Predicting primary and infill well performance accurately is an industry focus with increasing development of unconventional shale plays. Traditionally, physics-based forecasting models require extensive time to generate predictions compared to the time to plan and implement multi-stack developments because they require extensive human resources and data. Other, more simplified methods, lack the ability to model well-to-well interference effects, either because they rely on empirical relationships or simplified analytical single-well models. This paper presents an alternative method to construct physics-based type well profiles using deep-learning models trained with pre-run reservoir simulator forecasts. This method improves on traditional approaches by delivering the accuracy of physics-based models in a timely manner.
The paper presents five case histories in which we applied our methodology to leases in the Permian Basin. These case histories show fracture interference as indicated by neural networks history matches and they include forecasts of primary and future infill production associated with each lease. From several blind tests of predicted vs. actual production for these leases, we drew important conclusions regarding optimized infill spacing and overfill vs. underfill sequencing. We estimated the degradation in EUR for each scenario. The workflow resulted in realistic forecasts.

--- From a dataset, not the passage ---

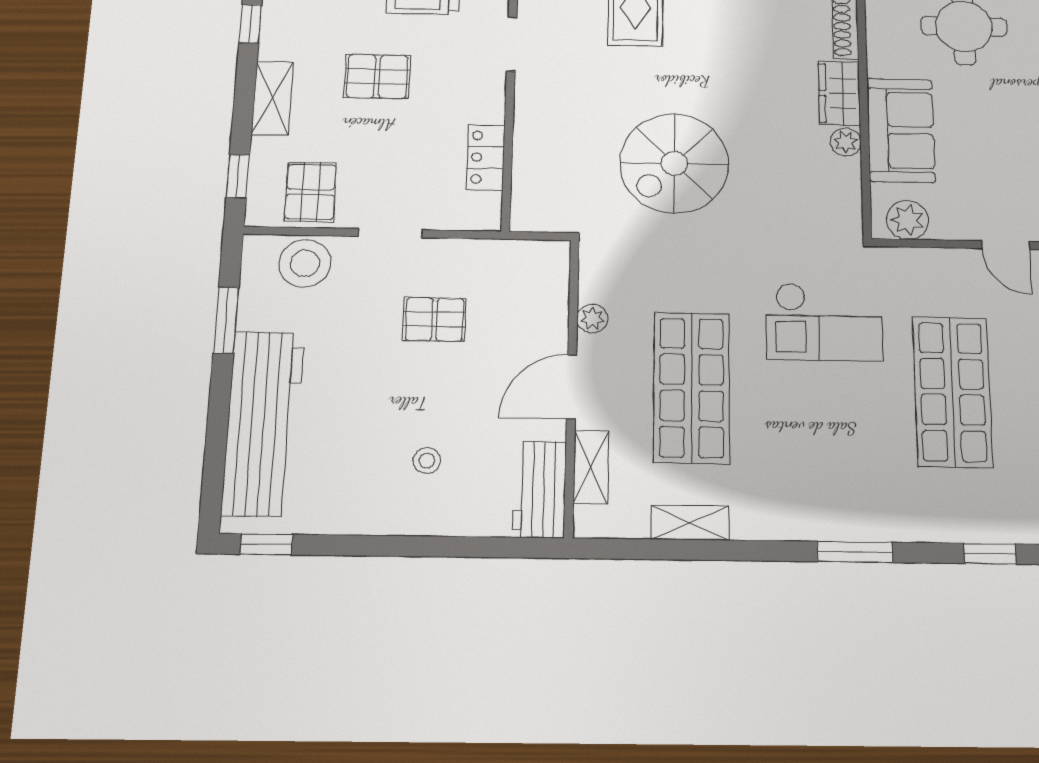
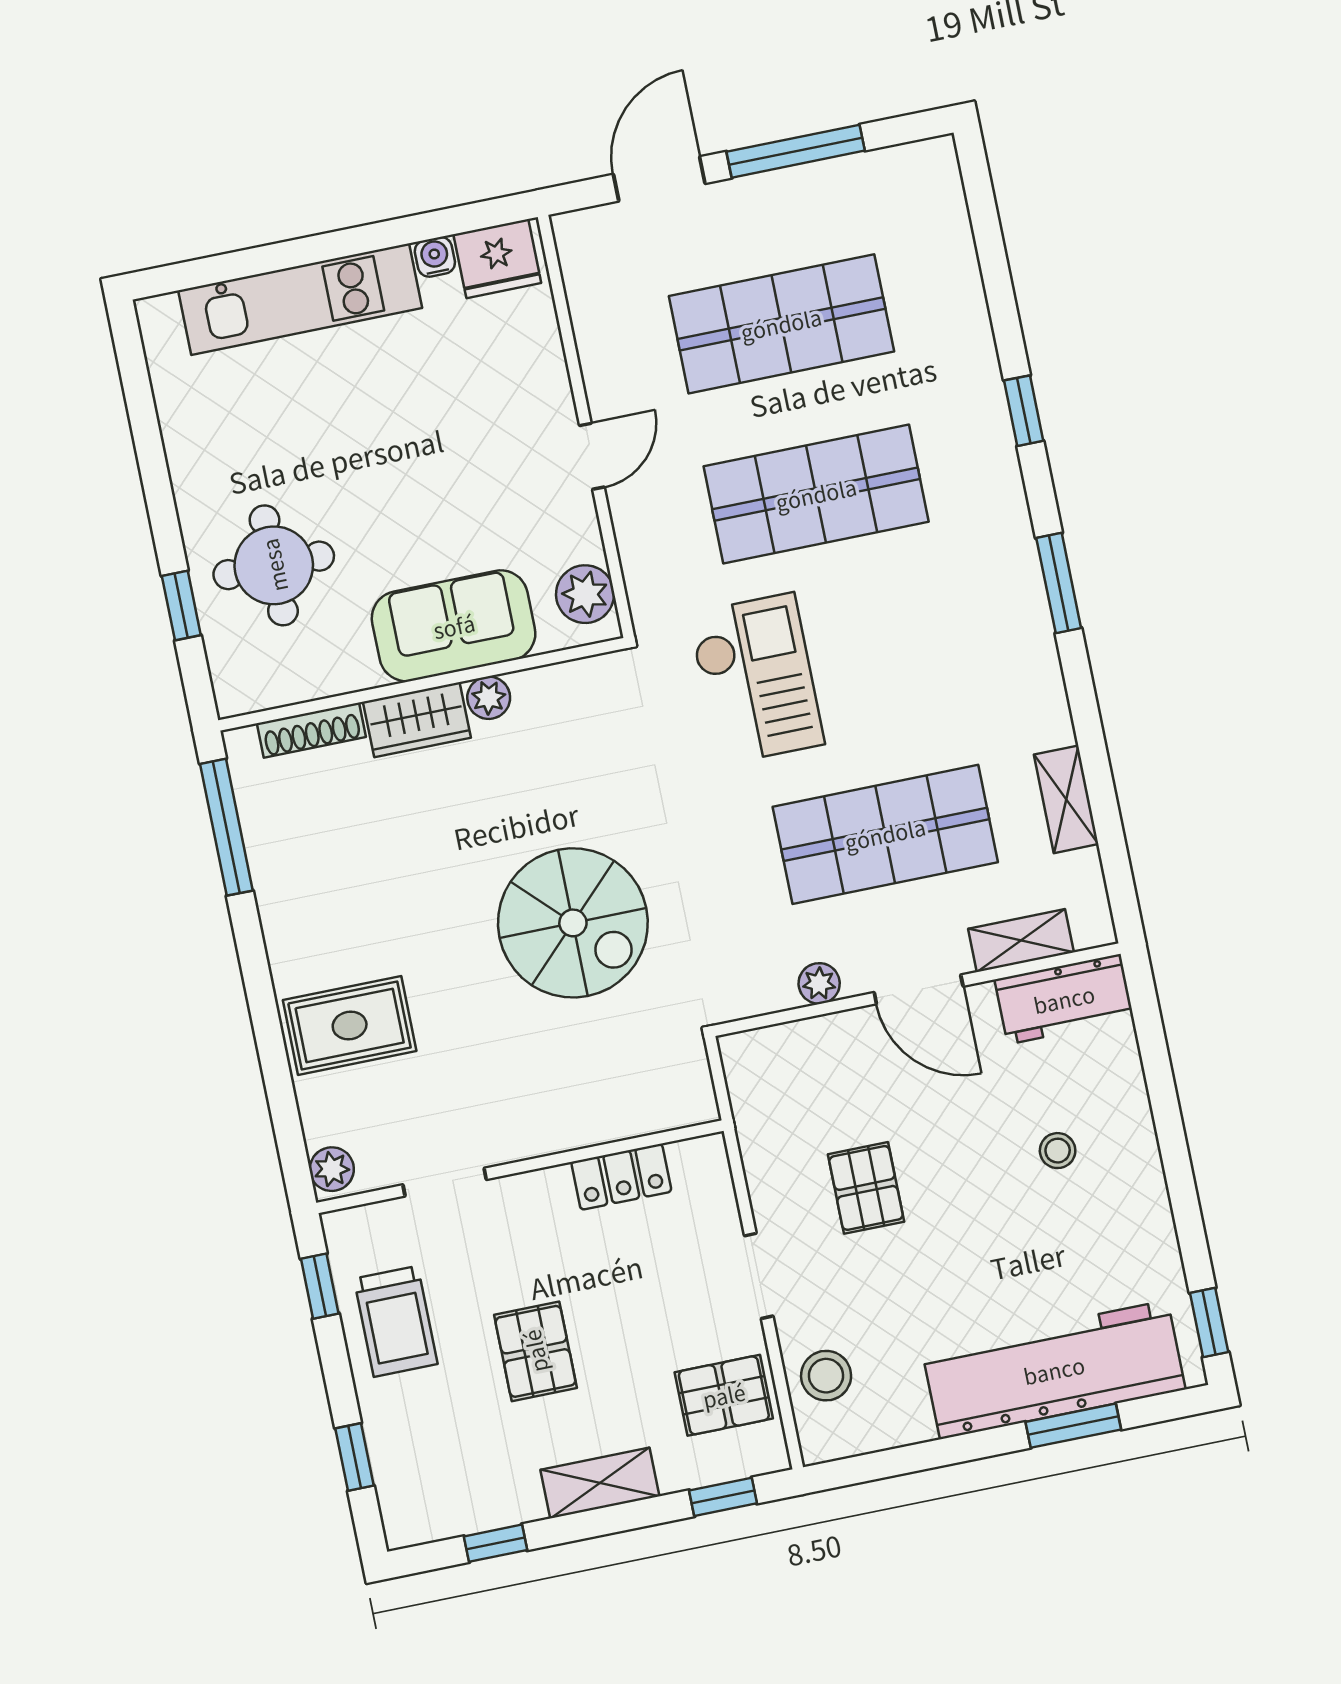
stool: (305, 263) -> (826, 1376), width x0.73, depth x0.73
window: (226, 320) -> (1073, 1426), moved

This method is applicable to reserves estimation from early appraisal projects with little to no production to full-field development projects based on using ranges of physical parameters (PRMS p. 25). The method is also applicable in diagnosing production inefficiencies and developing remediation strategies rapidly to realize the EUR uplift from operational changes such as lowering effective FBHP.
Current methods used in industry to forecast production can be placed into two categories: one focuses on speed and the other focuses on accuracy. Rapid methods typically lack physics fundamentals as a basis, e.g., the basic principles of flow though porous media and multi-phase flow, relying instead on empirically derived relationships. The assumptions required for these equations to hold true (Fetkovich et al. 1996) are often overlooked (impacting factors such as b-factor, Di, & qi), therefore invalidating results derived from their use in unconventional reservoirs. Those methods that seek to rapidly model fluid flow are typically data intensive and suffer from the same limitations of traditional empirical techniques such as DCA (Casey et al. 2021). Methods that provide enhanced accuracy require extensive reservoir characterization data and engineering time to conduct area-specific projects. These facts create the need for an alternative approach that fulfills requirement of both speed and accuracy.